— TEXT PASSAGE —
##############################

FIGS. 6 and 7 illustrate example installations 72A, 72B of an integrated injection system 40. As discussed herein, the integrated injection system 40 may provide for increased efficiency in installation, maintenance, and retrieval operations as well as increased simplicity and reduced resource costs (e.g., piping, accessories, etc.). Furthermore, the integrated injection system 40 may provide for increased latitude in staging an installation and well planning. For example, in some embodiments, the common foundation 42 may be located at a future well site before the well 22 is drilled and/or before the wellhead 16 is installed, as in installation 72A. Furthermore, in some embodiments, one or more sub-components of the integrated injection system 40, such as the ILT module 46 and/or communication module 50 may be mounted on the common foundation 42 before the well 22 is drilled and/or the wellhead 16 is installed. Moreover, the common foundation 42 may be temporarily utilized during drilling or wellhead installation for support and/or guidance. After the wellhead 16 is installed, the master valve module 44 may be coupled to the wellhead 16, and the bridge module 48 may be coupled between the master valve module 44 and the ILT module 46. Alternatively, the common foundation 42 may be placed around an existing well 22 and/or wellhead 16 and the sub-components of the integrated injection system 40 may be installed thereafter, such as in installation 72B. The ordering of installation of the sub-components may generally follow that the master valve module 44 is installed after the wellhead 16 and common foundation 42 are in place, and the bridge module 48 is installed after the master valve module 44 and the ILT module 46 are in place. However, the communication module 50 and ILT module 46 may be installed freely, with respect to order, increasing operational simplicity. Moreover, in some embodiments, the common foundation 42 may be positioned at the well site, before or after wellhead installation, with one or more sub-components (e.g., the communication module 50 and/or ILT module 46) pre-mounted to the common foundation 42. As such, the integrated injection system 40 may provide for increased efficiencies (e.g., time savings, material savings, simplicity of implementation, etc.) increased latitude with regard to well planning, and increased scalability.


The technical effects of the systems and methods described herein include a subsea station 18 with a unified subsea tree 14 having an integrated injection system 40 with components disposed on a common foundation for increased installation, maintenance, and retrieval efficiencies. For example, the integrated injection system 40 may utilize a master valve module 44, an in-line-tee (ILT) module 46, a bridge module 48 coupled between the master valve module 44 and the ILT module 46, and a communication module 50 disposed. By integrating the components of the subsea tree 14 onto a common foundation 42, the use of distribution modules 34 and complex flowline arrangements, as well as parallel communications or other conduits, may be reduced, thus increasing simplicity and efficiency. Furthermore, although the above referenced flowchart is shown in a given order, in certain embodiments, process blocks may be reordered, altered, deleted, and/or occur simultaneously. Additionally, the referenced flowchart is given as an illustrative tool and further decision and process blocks may also be added depending on implementation.

##############################

— REQUIRED TASK 1 —
In the subsea injection system text, which module is coupled between the master valve module 44 and the ILT module 46?
— REQUIRED TASK 2 —
According to the subsea injection system text, why does placing the subsea tree components on a common foundation 42 increase simplicity and efficiency? Answer in one to three sentences.
— REQUIRED TASK 3 —
Write the next part of the subsea injection system text, starting after its last sentence.

— STORED DATA —

##############################

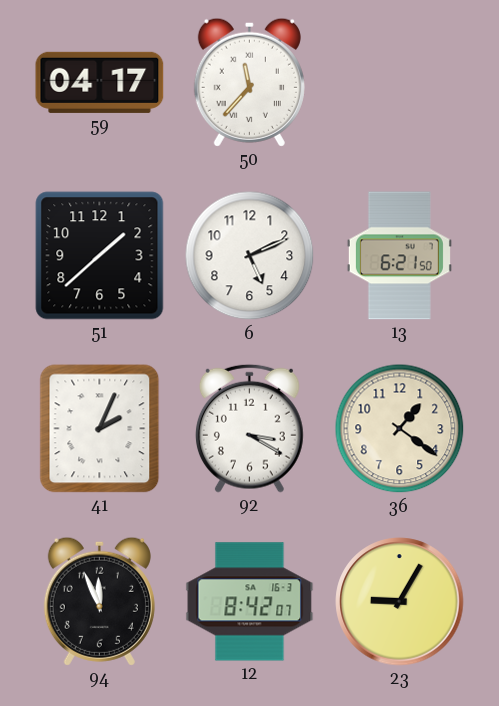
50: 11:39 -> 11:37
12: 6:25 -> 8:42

##############################

— EXERCISE RESULT 1 —
The bridge module 48.

— EXERCISE RESULT 2 —
Placing the subsea tree components on a common foundation 42 reduces the need for distribution modules 34 and complex flowline arrangements. It also reduces parallel communications and other conduits, which increases simplicity and efficiency.

— EXERCISE RESULT 3 —
As used herein, the terms “inner” and “outer”; “up” and “down”; “upper” and “lower”; “upward” and “downward”; “above” and “below”; “inward” and “outward”; and other like terms as used herein refer to relative positions to one another and are not intended to denote a particular direction or spatial orientation. The terms “couple,” “coupled,” “connect,” “connection,” “connected,” “in connection with,” and “connecting” refer to “in direct connection with” or “in connection with via one or more intermediate elements or members.”


The foregoing description, for purpose of explanation, has been described with reference to specific embodiments. However, the illustrative discussions above are not intended to be exhaustive or to limit the disclosure to the precise forms disclosed. Many modifications and variations are possible in view of the above teachings. Moreover, the order in which the elements of the methods described herein are illustrated and described may be re-arranged, and/or two or more elements may occur simultaneously. The embodiments were chosen and described in order to best explain the principals of the disclosure and its practical applications, to thereby enable others skilled in the art to best utilize the disclosure and various embodiments with various modifications as are suited to the particular use contemplated.


Finally, the techniques presented and claimed herein are referenced and applied to material objects and concrete examples of a practical nature that demonstrably improve the present technical field and, as such, are not abstract, intangible or purely theoretical. Further, if any claims appended to the end of this specification contain one or more elements designated as “means for [perform]ing [a function] . . . ” or “step for [perform]ing [a function] . . . ,” it is intended that such elements are to be interpreted under 35 U.S.C. § 112(f). However, for any claims containing elements designated in any other manner, it is intended that such elements are not to be interpreted under 35 U.S.C. § 112(f).

Claims
  • 1. An integrated injection system of a subsea system, the integrated injection system comprising: a master valve module comprising at least one valve and configured to directly fluidly couple to a wellhead of the subsea system;an in-line-tee (ILT) module configured to directly fluidly couple the integrated injection system to a flowline of the subsea system via a t-connection;a bridge module configured to fluidly couple the master valve module and the ILT module and to be removably mounted between the master valve module and the ILT module such that components of the bridge module are removeable as an assembly; anda common foundation configured to support the master valve module, the ILT module, and the bridge module.
  • 2. The integrated injection system of claim 1, comprising a communication module mounted to the common foundation and configured to receive control signals from a surface platform and to control actuation of the at least one valve based on the control signals.
  • 3. The integrated injection system of claim 2, wherein the communication module is configured to, based on the control signals, regulate a hydraulic fluid flow to a hydraulic actuator to control actuation of the at least one valve or regulate an electrical power to an electrical actuator to control actuation of the at least one valve.
  • 4. The integrated injection system of claim 1, wherein the bridge module comprises a choke valve configured to regulate a flow of fluid between the master valve module and the ILT module.
  • 5. The integrated injection system of claim 4, wherein the components of the bridge module comprise a plurality of sensors configured to monitor the flow of the fluid.
  • 6. The integrated injection system of claim 4, wherein the components of the bridge module comprise power generation equipment.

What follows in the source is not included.